Harley actually chuckled. “Yeah, but I wouldn’t bet on it.”
Charlie, not overly endowed with patience to begin with, was now fresh out. For all he knew, Eddie and Russell were down at the Yardarm right now, just as stoned and out of it as his brother was. Who knew what they were ingesting? Eddie’s mom was known for cooking up some pretty wicked shit. “Pick up that damn backpack,” he said, “and give it to me.”
Harley tossed the damp backpack onto Charlie’s lap.
As Charlie started to root around inside, Harley said, “I’d be careful if I were you,” but it was already too late. Charlie had pierced a finger, and pulling it out, stuck it in his mouth to stanch the bleeding.
“What have you got in here?” Charlie said, turning the satchel over and shaking it out on the rug. A hail of broken tubes and stoppers fell out, some of them bloody or smeared with melting flesh. Charlie recoiled at the mess. “Are you nuts?” He didn’t wait for an answer. “Where’d you get all this crap?”
“The colony.”
“What for?”
“Just keep shaking.”
Charlie shook it again, and this time the icon fell right into his lap. The Virgin Mary, the infant Jesus … adorned with three sparkling diamonds. Charlie’s mood changed in an instant. “Holy Mother of God.”
“Damn straight.”
Charlie angled his chair to catch the light from the desk lamp better, and to see the diamonds shine.
“This is from one of the graves?”
Harley nodded.
“And there’s more where this came from?”
“I suppose so.”
What kind of answer was that? Charlie was caught between exultation and frustration. Between the emerald cross and this icon, they had struck the mother lode, but how much more had his idiot brother left in the ground? “Then we’ll have to go back.”
“Not me.”
God, give me strength, Charlie thought.
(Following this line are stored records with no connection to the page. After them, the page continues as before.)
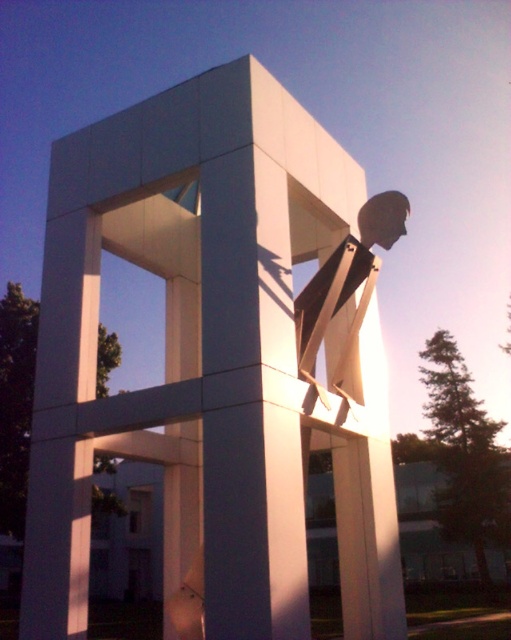
Is white matte sculpture at center in front of white matte statue at center?

Yes, white matte sculpture at center is in front of white matte statue at center.

Is white matte sculpture at center to the left of white matte statue at center from the viewer's perspective?

Indeed, white matte sculpture at center is positioned on the left side of white matte statue at center.

Image resolution: width=511 pixels, height=640 pixels. What do you see at coordinates (216, 364) in the screenshot?
I see `white matte sculpture at center` at bounding box center [216, 364].

At what (x,y) coordinates should I click in order to perform the action: click on white matte sculpture at center. Please return your answer as a coordinate pair (x, y). The height and width of the screenshot is (640, 511). Looking at the image, I should click on (216, 364).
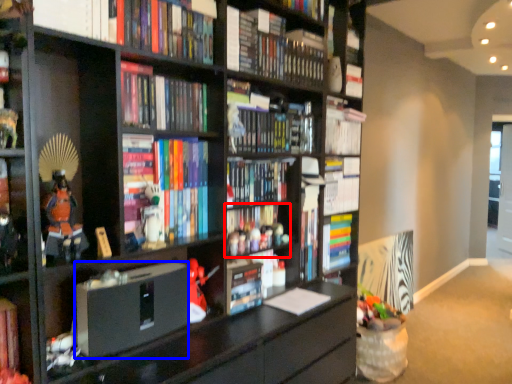
Question: Which object is further to the camera taking this photo, book (highlighted by a red box) or paperback book (highlighted by a blue box)?

Choices:
 (A) book
 (B) paperback book

Answer: (A)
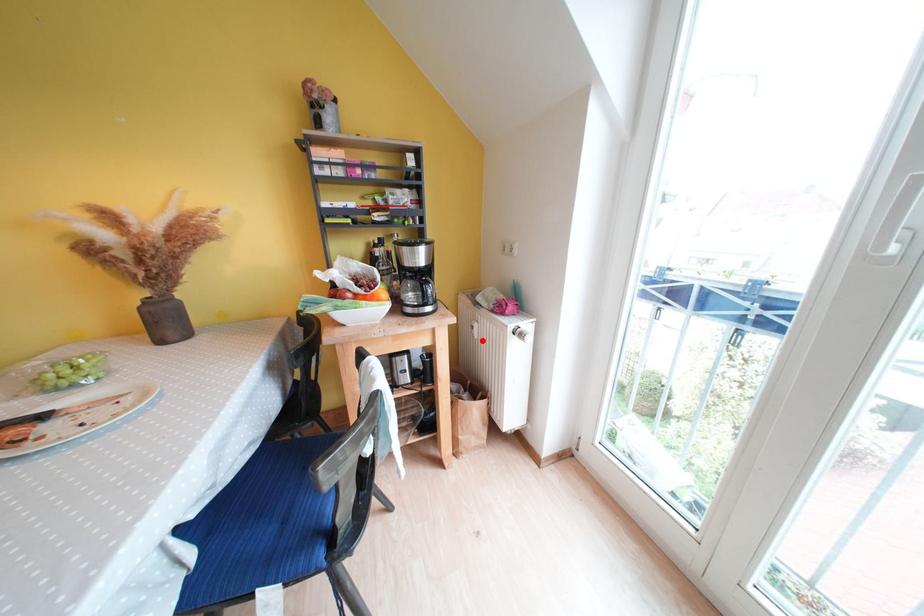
If it weren’t for this wheelchair … He was searching for the right tack and trying to keep his temper, when Harley bent over double, calmly vomiting the tea and toast onto the carpets.
Oh, Christ, Rebekah was going to have a fit.
But Harley smiled dreamily, unaffected, before toppling out of the chair, unconscious, and into the pool of puke and broken vials.
Chapter 45
The second Slater entered the quarantine tent, he could see that Lantos had gone from stable to critical. Her brow was bathed in sweat, her normally frizzy hair was limp and sticking to her scalp in clumps, her lips were a pale blue. Delirious, she was thrashing around in the improvised restraints that they had finally had time to fashion for her, and muttering about wolves and blood and mice.
“Eva, stop struggling,” he said, trying to pin her arms more firmly to the cot. “I want to give you something for the pain.”
“Hospital,” she said, barely focusing on him. “I need … to be … hospital.”